As I noted last week, patents exit reexamination everyday. Most such occurrences pass without much notice to the public (aside from typical Business Wire fanfare manufactured by some Patent Owners). Yesterday was different, since the greatest invention EVER exited reexamination…no not the business method patent for the NFL Redzone Channel (probably doesn’t exist, but should), even better, the Tivo time warp patent, U.S. Patent 6,233,389….known to couch potatoes the world over as the “fast forward through commercials patent.”
This is the second go-round for the Tivo Patent in reexamination, now the subject of a very interesting dispute with Echo Star relating to a $300 million dollar judgment.
Although the NIRC is not yet posted to PAIR, it appears that claims 31 and 61 (the only claims subject to reexamination) were confirmed.

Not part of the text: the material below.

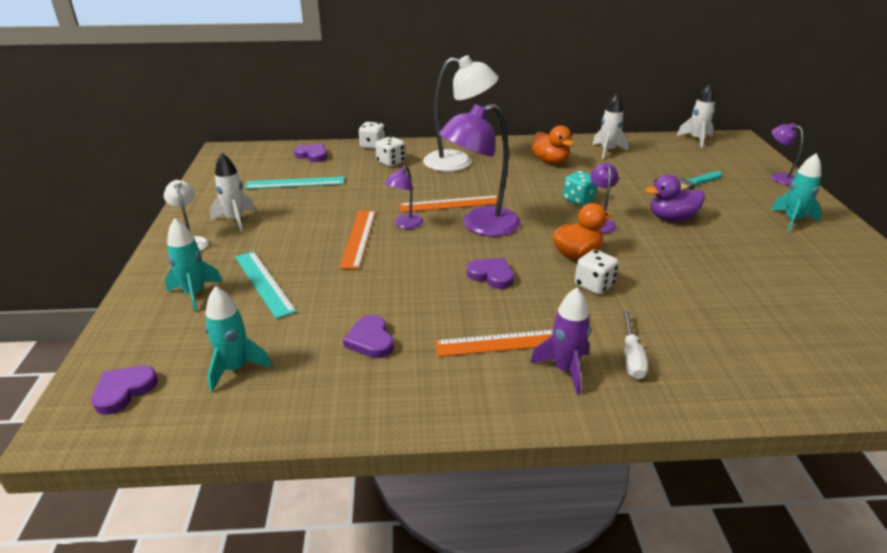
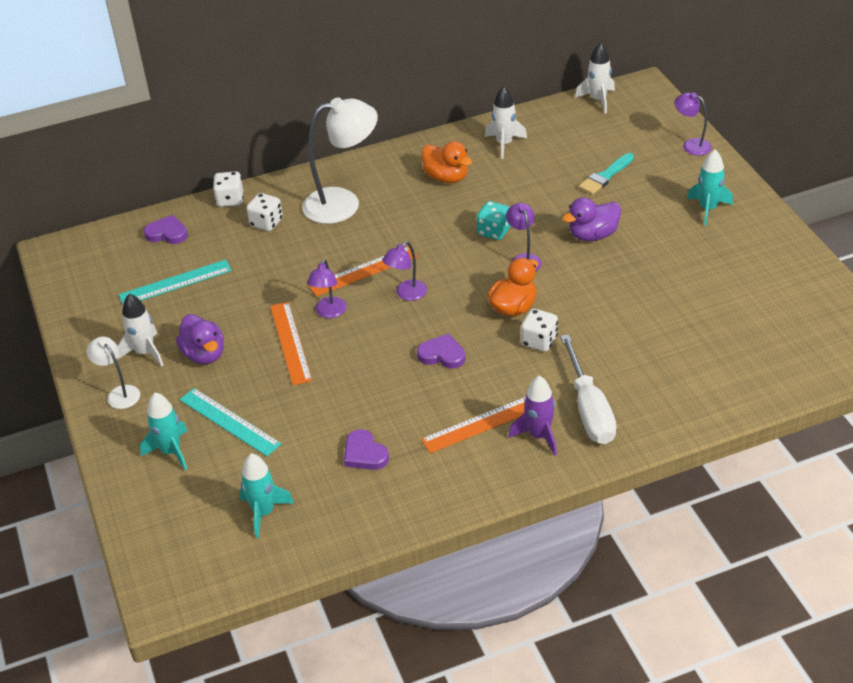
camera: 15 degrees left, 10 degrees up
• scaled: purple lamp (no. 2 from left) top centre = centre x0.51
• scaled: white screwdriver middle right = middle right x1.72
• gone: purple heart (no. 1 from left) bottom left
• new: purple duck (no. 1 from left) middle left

Looking at the last response, the USPTO must have been convinced that the secondary indicia of non-obviousness for such a household name was persuasive; of course, there were technical distinctions made as well. Also apparent from the last response is that Tivo changed reexamination counsel once they received the final rejection.
The changing of counsel at final rejection is not uncommon, as often times Patentees seem to discount the seriousness of reexamination. Once receiving a final rejection, the reality sets in that, unlike regular prosecution, there is no RCE practice in patent reexamination. In many cases switching teams at the time of final rejection is too late. For example, claim amendments, submission of evidence, new claims, etc must be consistent with the limitations of 37 CFR § 1.116. As I pointed out to Hal Wegner yesterday relative to one of my cases, this is not a great place to be if you are new counsel as strategic options are quite limited, but you play the hand you’re dealt.
Fortunately for Tivo, the new counsel was able to continue along the same general response vector as the previous counsel, and all’s well that ends well.